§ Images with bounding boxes
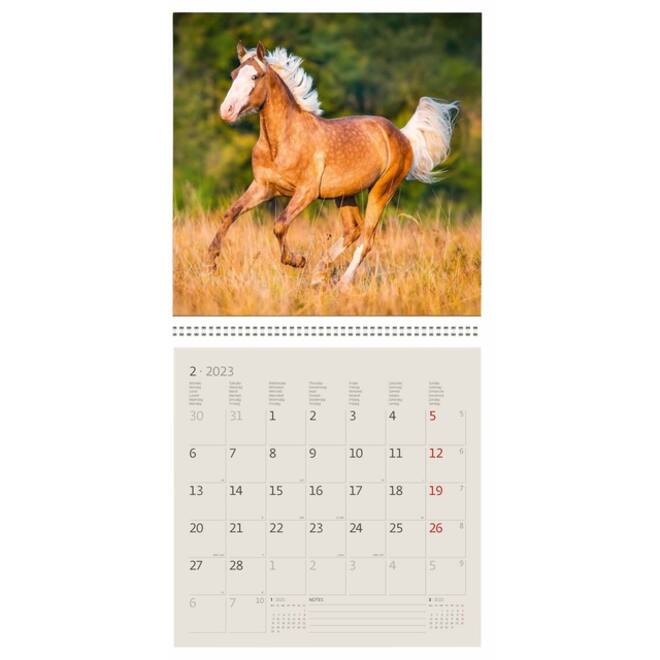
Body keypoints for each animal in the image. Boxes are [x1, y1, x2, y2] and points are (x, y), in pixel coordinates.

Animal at [210, 41, 458, 288]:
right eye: (233, 75)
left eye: (255, 76)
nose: (226, 110)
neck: (281, 142)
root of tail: (403, 136)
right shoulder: (264, 187)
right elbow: (230, 214)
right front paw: (210, 263)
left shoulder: (306, 192)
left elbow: (279, 225)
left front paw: (297, 260)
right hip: (344, 194)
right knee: (353, 229)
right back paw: (319, 275)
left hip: (382, 190)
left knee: (366, 239)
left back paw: (341, 284)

§ AIM OF THE EXERCISE
Reproduce every entry word for word, but omit the pictures.

§ TASK RESULT
Body keypoints for each animal in the image. Boxes are [x1, y1, x2, y2] and points are (x, y), in pixel coordinates.

Animal at [210, 41, 458, 288]:
right eye: (233, 75)
left eye: (255, 76)
nose: (226, 110)
neck: (281, 142)
root of tail: (403, 136)
right shoulder: (264, 187)
right elbow: (230, 214)
right front paw: (210, 263)
left shoulder: (306, 192)
left elbow: (279, 225)
left front paw: (297, 260)
right hip: (344, 194)
right knee: (353, 229)
right back paw: (319, 275)
left hip: (382, 190)
left knee: (366, 239)
left back paw: (341, 284)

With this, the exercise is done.